Top $K$ Ranking for Multi-Armed Bandit with Noisy Evaluations
This addresses a practical challenge in online decision-making with imperfect feedback, offering theoretical guarantees for improved performance in scenarios like recommendation systems, but it is incremental as it builds on existing bandit frameworks.
The paper tackles the problem of selecting top K arms in a multi-armed bandit setting with noisy evaluations, deriving algorithms with regret bounds of O~(T^{2/3}) for generalized linear functions and O~(√T) for noisy linear functions, and empirically validates these results.

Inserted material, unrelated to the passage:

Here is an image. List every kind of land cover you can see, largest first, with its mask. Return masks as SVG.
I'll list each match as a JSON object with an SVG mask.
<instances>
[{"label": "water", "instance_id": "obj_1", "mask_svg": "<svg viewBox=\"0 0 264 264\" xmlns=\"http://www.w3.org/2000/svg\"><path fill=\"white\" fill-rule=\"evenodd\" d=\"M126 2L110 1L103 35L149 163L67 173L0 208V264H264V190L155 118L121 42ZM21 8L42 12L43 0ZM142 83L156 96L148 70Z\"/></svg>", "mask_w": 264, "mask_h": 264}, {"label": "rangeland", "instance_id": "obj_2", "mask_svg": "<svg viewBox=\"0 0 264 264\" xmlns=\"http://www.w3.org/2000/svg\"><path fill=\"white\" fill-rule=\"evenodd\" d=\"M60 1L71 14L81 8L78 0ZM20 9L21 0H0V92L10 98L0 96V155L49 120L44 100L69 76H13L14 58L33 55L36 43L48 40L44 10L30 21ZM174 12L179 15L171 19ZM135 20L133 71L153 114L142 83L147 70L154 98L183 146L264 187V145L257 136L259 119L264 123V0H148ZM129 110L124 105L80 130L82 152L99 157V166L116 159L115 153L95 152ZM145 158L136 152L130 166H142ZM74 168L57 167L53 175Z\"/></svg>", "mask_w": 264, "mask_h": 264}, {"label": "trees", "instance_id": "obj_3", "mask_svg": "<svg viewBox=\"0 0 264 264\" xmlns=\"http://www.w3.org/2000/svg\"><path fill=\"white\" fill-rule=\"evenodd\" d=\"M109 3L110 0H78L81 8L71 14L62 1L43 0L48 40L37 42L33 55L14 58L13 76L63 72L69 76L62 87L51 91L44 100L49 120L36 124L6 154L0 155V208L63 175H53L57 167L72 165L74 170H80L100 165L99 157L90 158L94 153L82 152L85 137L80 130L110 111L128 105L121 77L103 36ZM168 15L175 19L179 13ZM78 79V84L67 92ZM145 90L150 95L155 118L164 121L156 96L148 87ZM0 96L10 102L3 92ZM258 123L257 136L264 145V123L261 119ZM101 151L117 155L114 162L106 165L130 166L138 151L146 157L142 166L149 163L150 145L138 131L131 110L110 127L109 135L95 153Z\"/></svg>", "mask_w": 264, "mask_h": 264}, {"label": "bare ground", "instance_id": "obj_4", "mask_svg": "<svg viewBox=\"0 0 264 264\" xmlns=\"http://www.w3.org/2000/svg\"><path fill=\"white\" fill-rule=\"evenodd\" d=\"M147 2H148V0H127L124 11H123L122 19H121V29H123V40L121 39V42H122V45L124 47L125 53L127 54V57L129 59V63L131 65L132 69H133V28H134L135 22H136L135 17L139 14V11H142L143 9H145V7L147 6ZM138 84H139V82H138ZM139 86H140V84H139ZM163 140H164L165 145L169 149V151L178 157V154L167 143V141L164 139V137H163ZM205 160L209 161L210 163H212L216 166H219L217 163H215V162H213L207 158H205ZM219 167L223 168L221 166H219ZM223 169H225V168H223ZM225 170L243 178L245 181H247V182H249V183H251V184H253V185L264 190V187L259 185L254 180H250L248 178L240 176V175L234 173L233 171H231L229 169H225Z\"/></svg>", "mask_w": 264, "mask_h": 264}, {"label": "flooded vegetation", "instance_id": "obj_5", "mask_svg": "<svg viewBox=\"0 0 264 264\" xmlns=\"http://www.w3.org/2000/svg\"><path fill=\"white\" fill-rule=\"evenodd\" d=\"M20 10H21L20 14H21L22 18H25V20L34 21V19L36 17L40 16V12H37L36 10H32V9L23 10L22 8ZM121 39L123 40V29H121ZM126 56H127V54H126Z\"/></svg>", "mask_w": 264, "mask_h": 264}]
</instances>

We consider a multi-armed bandit setting where, at the beginning of each round, the learner receives noisy independent, and possibly biased, \emph{evaluations} of the true reward of each arm and it selects $K$ arms with the objective of accumulating as much reward as possible over $T$ rounds. Under the assumption that at each round the true reward of each arm is drawn from a fixed distribution, we derive different algorithmic approaches and theoretical guarantees depending on how the evaluations are generated. First, we show a $\widetilde{O}(T^{2/3})$ regret in the general case when the observation functions are a genearalized linear function of the true rewards. On the other hand, we show that an improved $\widetilde{O}(\sqrt{T})$ regret can be derived when the observation functions are noisy linear functions of the true rewards. Finally, we report an empirical validation that confirms our theoretical findings, provides a thorough comparison to alternative approaches, and further supports the interest of this setting in practice.